6. A meticulous analysis of the petition, in the light of the demurrers, reveals that the matters set up in the petition and objected to by the other demurrers were either averments of history of the case, giving its setting in order that the plaintiff's complaint might be better understood by the court and jury, which is, under the holdings of many cases, permissible (Rhodes v. Industrial Finance Corp., 64 Ga. App. 549, 13 S. E. 2d 883; Hobbs v. Holliman, 74 Ga. App. 735, 41 S. E. 2d 332; Whitaker v. Creedon, 97 Ga. App. 320, 327 (4), 103 S. E. 2d 175), or portray matters of aggravation related to the plaintiff's right of recovery generally and particularly his cause for vindictive damages as in the case of American Thread Co. v. Rochester, 82 Ga. App. 873, 882 (62 S. E. 2d 602).

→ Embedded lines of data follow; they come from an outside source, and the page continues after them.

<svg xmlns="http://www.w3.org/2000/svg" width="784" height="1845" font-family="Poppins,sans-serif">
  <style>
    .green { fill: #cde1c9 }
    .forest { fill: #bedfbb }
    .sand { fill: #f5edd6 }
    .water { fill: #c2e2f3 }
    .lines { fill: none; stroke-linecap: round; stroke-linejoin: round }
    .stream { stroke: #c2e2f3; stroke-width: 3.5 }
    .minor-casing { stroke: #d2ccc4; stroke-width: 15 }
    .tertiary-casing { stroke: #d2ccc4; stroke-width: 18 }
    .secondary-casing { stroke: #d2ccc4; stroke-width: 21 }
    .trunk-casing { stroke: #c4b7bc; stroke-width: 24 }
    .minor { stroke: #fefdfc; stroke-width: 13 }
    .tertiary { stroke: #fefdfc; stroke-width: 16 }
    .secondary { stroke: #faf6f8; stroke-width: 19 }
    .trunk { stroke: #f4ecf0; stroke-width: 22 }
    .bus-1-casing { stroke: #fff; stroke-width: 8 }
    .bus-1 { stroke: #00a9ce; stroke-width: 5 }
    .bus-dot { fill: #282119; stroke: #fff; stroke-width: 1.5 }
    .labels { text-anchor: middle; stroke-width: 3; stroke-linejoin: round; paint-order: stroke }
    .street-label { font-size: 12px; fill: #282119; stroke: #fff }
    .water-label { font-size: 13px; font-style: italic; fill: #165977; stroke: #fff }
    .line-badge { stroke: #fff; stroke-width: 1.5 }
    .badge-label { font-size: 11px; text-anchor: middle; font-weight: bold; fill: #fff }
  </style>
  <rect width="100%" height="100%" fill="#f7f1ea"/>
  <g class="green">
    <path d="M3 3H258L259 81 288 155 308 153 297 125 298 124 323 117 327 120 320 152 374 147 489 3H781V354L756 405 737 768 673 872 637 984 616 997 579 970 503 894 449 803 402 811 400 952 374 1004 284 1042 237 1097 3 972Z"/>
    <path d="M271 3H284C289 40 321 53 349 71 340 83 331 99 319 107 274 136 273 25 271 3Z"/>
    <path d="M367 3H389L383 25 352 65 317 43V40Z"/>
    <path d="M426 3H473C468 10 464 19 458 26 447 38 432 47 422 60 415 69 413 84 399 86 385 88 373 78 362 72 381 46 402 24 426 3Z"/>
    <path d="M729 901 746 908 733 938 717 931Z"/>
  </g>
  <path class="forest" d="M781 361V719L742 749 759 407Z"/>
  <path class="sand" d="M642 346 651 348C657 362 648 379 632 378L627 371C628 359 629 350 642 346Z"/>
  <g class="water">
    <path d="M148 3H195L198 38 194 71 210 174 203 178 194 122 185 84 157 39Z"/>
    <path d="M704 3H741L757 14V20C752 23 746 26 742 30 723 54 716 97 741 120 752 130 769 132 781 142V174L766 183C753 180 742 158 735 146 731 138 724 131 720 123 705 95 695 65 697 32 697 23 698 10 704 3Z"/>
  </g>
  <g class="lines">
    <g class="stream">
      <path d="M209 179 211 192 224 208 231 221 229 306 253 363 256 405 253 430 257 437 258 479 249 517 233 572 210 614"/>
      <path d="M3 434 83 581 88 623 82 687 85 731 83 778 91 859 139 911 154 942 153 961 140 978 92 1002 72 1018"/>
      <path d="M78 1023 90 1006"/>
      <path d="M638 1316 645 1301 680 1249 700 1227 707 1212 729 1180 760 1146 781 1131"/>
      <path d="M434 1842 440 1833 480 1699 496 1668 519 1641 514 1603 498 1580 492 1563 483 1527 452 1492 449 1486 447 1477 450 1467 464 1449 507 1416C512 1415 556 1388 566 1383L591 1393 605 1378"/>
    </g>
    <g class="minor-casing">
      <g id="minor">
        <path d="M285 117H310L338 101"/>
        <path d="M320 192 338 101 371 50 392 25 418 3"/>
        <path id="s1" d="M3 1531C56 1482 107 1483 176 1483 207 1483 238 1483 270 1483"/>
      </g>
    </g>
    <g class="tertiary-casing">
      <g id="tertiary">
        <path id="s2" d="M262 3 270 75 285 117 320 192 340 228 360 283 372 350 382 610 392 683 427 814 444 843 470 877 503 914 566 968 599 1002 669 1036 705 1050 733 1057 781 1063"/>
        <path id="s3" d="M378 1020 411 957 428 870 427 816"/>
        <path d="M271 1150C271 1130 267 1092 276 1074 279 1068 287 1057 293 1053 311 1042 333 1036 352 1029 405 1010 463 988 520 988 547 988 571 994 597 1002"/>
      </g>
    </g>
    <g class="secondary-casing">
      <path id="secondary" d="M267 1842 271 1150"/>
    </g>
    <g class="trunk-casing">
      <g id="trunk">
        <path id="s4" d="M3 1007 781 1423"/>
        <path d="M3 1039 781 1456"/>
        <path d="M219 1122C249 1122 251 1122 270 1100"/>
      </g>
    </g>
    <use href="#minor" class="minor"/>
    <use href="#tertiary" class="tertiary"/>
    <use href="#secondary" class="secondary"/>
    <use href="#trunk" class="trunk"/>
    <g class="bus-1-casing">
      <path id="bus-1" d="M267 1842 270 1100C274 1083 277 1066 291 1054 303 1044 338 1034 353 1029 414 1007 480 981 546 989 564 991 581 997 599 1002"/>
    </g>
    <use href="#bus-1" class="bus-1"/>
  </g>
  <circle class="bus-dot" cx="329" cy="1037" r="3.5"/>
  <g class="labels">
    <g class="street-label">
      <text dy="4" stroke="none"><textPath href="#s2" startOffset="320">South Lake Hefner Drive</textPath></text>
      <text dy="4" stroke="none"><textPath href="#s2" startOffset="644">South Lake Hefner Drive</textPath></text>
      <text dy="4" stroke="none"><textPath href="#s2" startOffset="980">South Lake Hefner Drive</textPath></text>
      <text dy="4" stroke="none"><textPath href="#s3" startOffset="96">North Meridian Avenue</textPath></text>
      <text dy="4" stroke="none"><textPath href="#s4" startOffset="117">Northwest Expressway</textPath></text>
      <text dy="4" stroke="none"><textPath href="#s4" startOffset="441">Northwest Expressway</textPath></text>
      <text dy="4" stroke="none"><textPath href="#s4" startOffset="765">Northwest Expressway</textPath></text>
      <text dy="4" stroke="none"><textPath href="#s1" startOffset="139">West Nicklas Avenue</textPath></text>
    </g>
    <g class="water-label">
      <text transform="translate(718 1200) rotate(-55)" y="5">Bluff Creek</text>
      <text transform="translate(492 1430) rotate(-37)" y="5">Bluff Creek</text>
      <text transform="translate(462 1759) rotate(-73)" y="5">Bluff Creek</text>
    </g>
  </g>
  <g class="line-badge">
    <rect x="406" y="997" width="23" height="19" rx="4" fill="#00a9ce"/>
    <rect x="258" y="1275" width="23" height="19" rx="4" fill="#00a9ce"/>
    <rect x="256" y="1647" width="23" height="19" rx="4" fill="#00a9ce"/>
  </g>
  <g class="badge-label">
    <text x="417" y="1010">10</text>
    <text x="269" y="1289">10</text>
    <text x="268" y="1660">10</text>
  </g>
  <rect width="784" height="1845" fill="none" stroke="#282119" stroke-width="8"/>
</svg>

Under this ruling the trial court was in error in sustaining special demurrers 8, 10, and 11, which were directed against paragraphs 8 to 21 of the petition. Under this ruling the trial court properly overruled special demurrers 9, 13, 14, 15, 16, 17, 18, 19, 20, 21, 22, 23, 24, 25, and 26, which were directed against these same paragraphs, i.e., 8 to 21, of the petition.
7. Paragraph 10 of the petition alleges facts remotely related, but not material to the plaintiff's case as set forth in the petition, and hence was subject to special demurrer. Special demurrer 12 was properly sustained.
8. Paragraph 22 of the petition was subject to grounds 27 and 28 of the defendant's special demurrer that attacked it as a mere conclusion of the pleader. The paragraph characterized the defendant as a "mean and wilful woman" and attributed to her certain matters relating to her future conduct. Recovery was sought on acts she had committed, and not upon what she proposed to do in the future. Demurrers 27 and 28 should have *362 been sustained, and it was error for the trial court not to have done so.
9. The part of paragraph 23 of the petition relating the worldly circumstances of the plaintiff and defendant was appropriate to the action pleaded, the entire injury alleged being to the peace, happiness, and feelings of the plaintiff. Code § 105-2003. The allegation of the paragraph in reference to the child's worldly circumstances was not pertinent or germane to the cause pleaded. However, the special demurrer No. 29 attacks the whole of the paragraph and hence was properly overruled.
Judgment on main bill reversed in part and affirmed in part. Judgment on cross-bill reversed in part and affirmed in part. Felton, C. J., and Nichols, J., concur.